begin SOURCE TEXT

And Endicott, the severest Puritan of all who laid the rock foundation of New England, lifted the wreath of roses from the ruin of the May Pole, and threw it, with his own gauntleted hand, over the heads of the Lord and Lady of the May…But as their flowery garland was wreathed of the brightest roses that had grown there, so, in the tie that united them, were intertwined all the purest and best of their early joys (46).

Endicott throws the wreath of flowers over Edgar and Edith’s heads to indicate their acceptance into the Puritan society. The flower imagery like love "begins and ends in the soul but it is also fertile producing knowledge and virtue" (Flannagan 113). The flowers surrounding the new Puritans, Edgar and Edith, separate them from the world and help them find a new purpose. The narrator describes their dark glossy curls and contrasts them with roses positioned on their head and at their feet depicting the beginning and end, or the inevitable wages of sin and death. Like the Lady of the May, flowers are central in their association with affection and virtue. In the Epigraph of the tale, Hawthorne refers to Strutt’s account of the English May Day festival. In Strutt’s account, the female is the central image of the May Day festival, and its legend reinforces association between the flowers and the female male bond:

On the calends or first of May, Says bourne, commonly called May Day, the juvenile part of both sexes were wont to rise after midnight and walk to some neighboring wood, accompanied with music and blowing of horns, where they break down branches from the trees and adorn them with nosegays and crowns of flowers; when this is done, they return with their booty homewards about the rising of the sun and make with their doors and windows to triumph with their flowery spoils; and after part of the day is chiefly spent in dancing round a tall poll, which is called a May-poll; and being placed in a convenient part of the village, stands there, as it were, consecrated to the Goddess of flowers, without the least violation being offered to it in the whole circle of the year (453).*

Strutt’s book illustrates the consecration of the Lady of the May or "Goddess of flowers." The previous excerpt explicates the legend and the custom of consecrating the female or the Lady of the May. The significance of Lady Edith, in Hawthorne’s account, parallels with her role in the origins of the legend; the Lady of the May is most significant for the purpose of revealing the moral in the tale. Some critics argue as to whether Hawthorne was retelling history or simply using history as the atmosphere for his fiction. John Vickery’s The Golden Bough at Merry Mount states: "it is a commonplace to observe that Hawthorne’s short stories draw heavily on myth, legend and folklore both for materials and atmosphere"(Vickery 203). Vickery examines the legendary and folklore material Hawthorne used to determine the possible significance it may have for this and other stories. The legend Hawthorne makes known in this tale, according to Vickery, reveals the central theme of mirthful pleasure among rigid Puritan ideals. In The May Pole of Merry Mount, Hawthorne’s use of folklore and legend establishes that the female character is associated with flower imagery, and like Original Sin, she is associated with man’s awareness of evil. Several parallels links The May Pole of Merry Mount to Milton’s Adam and Eve in Paradise Lost. Several critics have interpreted flower imagery as Hawthorne’s recurring Edenic motif. That is, flowers have both perverse and celestial implications. Hawthorne may

*The Sports and Pasttimes of the People of England, ed. Williams Hone (London Chatto and Windus, 1876)

end SOURCE TEXT
begin DATA ENTRIES

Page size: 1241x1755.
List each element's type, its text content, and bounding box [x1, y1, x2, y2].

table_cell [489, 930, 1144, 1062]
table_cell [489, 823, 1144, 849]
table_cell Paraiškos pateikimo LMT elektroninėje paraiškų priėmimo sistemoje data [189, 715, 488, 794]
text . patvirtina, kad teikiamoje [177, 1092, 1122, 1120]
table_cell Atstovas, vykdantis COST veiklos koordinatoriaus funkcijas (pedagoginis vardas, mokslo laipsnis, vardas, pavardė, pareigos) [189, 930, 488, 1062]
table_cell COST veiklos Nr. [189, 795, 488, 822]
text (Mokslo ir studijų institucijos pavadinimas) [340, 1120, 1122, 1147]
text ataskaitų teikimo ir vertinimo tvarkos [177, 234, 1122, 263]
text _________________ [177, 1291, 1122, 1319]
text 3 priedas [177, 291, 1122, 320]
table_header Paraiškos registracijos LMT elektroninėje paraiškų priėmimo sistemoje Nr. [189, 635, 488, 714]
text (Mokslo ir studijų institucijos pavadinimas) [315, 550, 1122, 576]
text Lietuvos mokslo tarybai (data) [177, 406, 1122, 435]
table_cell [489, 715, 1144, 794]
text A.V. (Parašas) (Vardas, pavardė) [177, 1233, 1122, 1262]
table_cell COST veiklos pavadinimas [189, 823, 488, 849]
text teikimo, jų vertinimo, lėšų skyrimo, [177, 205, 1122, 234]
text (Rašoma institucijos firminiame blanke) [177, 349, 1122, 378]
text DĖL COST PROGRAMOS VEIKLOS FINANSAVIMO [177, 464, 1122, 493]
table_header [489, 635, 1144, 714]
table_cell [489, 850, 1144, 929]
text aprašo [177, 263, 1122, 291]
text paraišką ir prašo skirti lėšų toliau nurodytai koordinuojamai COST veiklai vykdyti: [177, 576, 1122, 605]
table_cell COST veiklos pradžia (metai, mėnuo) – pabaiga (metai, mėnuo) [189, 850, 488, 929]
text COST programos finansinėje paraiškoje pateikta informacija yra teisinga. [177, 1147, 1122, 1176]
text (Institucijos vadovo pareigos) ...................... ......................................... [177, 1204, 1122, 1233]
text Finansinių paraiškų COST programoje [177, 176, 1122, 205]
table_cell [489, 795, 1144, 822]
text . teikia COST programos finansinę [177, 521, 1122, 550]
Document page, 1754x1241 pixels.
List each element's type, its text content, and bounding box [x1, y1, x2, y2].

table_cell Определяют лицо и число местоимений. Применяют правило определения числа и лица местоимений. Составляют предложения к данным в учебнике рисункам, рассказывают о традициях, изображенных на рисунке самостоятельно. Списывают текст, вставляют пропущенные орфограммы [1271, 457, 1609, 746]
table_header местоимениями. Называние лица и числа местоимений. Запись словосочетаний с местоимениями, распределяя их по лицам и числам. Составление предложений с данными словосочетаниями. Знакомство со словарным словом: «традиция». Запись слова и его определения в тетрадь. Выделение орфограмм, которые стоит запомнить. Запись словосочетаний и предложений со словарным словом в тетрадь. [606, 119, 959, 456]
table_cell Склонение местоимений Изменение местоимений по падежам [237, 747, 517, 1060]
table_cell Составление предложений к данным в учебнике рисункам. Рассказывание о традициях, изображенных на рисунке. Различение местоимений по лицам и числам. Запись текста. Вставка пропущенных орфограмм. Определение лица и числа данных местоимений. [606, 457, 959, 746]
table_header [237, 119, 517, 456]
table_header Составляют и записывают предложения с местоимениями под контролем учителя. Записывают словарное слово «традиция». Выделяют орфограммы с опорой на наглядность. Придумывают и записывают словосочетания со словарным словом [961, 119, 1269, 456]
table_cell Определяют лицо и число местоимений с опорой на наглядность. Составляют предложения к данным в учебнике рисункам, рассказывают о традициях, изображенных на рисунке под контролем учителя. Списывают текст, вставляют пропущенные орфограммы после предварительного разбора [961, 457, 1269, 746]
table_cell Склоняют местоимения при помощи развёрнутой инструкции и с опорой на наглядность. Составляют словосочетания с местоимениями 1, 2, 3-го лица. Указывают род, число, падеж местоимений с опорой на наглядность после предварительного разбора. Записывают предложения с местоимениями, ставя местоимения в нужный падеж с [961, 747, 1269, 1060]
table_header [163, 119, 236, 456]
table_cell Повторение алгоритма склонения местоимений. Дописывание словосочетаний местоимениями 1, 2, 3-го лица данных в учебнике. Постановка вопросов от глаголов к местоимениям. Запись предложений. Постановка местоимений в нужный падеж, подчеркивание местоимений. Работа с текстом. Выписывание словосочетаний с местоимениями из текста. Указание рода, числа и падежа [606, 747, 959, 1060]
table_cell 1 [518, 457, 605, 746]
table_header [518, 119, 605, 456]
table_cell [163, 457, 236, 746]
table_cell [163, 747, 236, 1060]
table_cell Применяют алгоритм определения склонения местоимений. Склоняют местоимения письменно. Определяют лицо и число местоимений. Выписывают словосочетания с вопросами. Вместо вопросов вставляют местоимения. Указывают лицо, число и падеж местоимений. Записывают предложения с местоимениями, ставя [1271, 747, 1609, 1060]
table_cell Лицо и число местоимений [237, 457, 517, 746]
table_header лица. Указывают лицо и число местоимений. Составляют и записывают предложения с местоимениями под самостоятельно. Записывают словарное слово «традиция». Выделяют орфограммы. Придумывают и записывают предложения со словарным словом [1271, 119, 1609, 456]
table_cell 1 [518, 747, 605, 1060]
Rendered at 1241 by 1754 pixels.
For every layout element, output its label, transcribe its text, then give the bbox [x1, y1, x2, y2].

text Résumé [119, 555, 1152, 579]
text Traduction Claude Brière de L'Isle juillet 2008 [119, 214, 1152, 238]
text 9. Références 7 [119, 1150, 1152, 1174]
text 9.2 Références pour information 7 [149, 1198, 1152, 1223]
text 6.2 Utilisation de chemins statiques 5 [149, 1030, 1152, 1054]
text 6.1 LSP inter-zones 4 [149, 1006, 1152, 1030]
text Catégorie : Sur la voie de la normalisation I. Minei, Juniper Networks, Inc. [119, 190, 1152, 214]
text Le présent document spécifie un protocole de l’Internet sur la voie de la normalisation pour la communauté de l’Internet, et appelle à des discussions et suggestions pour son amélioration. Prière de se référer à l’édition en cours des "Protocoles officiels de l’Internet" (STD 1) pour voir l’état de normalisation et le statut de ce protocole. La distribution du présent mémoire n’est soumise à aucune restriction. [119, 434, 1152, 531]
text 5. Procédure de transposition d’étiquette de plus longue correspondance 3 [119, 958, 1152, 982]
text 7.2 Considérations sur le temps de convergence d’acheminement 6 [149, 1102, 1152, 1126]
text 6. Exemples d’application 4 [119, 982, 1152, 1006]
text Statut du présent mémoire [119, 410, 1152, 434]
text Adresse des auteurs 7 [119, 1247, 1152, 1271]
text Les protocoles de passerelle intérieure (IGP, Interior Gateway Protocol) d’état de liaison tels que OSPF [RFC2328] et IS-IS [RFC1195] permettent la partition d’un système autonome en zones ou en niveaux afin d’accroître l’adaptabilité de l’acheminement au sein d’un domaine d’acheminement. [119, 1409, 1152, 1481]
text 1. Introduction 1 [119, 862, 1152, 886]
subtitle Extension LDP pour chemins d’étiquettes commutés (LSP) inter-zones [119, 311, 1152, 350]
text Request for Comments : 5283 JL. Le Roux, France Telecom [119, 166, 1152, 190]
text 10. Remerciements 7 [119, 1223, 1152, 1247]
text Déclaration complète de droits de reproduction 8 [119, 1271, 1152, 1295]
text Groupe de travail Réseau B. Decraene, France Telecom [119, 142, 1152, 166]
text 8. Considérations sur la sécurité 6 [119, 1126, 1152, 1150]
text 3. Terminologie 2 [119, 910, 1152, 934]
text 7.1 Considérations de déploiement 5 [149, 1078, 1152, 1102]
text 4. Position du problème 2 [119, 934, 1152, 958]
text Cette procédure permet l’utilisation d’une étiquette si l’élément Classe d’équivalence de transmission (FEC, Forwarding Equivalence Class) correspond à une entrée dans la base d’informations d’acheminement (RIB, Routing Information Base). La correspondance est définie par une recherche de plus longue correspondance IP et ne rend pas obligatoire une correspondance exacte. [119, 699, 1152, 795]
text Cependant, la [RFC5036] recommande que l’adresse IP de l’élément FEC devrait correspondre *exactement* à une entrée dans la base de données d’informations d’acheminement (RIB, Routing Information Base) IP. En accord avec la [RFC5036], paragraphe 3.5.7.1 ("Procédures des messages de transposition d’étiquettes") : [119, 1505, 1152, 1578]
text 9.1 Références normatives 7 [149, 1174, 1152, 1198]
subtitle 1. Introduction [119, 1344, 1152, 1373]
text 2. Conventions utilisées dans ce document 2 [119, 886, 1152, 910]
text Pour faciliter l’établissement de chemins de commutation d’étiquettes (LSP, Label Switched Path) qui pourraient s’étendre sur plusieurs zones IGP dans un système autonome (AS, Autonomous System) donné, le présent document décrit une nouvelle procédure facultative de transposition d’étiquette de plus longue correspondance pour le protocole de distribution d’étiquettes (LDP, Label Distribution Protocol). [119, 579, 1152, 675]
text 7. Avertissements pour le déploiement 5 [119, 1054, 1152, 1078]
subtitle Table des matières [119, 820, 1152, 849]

end DATA ENTRIES

- [DIRECTIONS]
• 1. From the essay on Hawthorne's May Pole of Merry Mount, quote the part starting with "And Endicott, the" and going on through "early joys (46).".
• 2. Name every work referred to by title in the essay on Hawthorne's May Pole of Merry Mount, including its footnote.

- [RESULTS OF THE TASKS]
• 1.
And Endicott, the severest Puritan of all who laid the rock foundation of New England, lifted the wreath of roses from the ruin of the May Pole, and threw it, with his own gauntleted hand, over the heads of the Lord and Lady of the May…But as their flowery garland was wreathed of the brightest roses that had grown there, so, in the tie that united them, were intertwined all the purest and best of their early joys (46).

• 2.
- The May Pole of Merry Mount
- The Golden Bough at Merry Mount
- Paradise Lost
- The Sports and Pasttimes of the People of England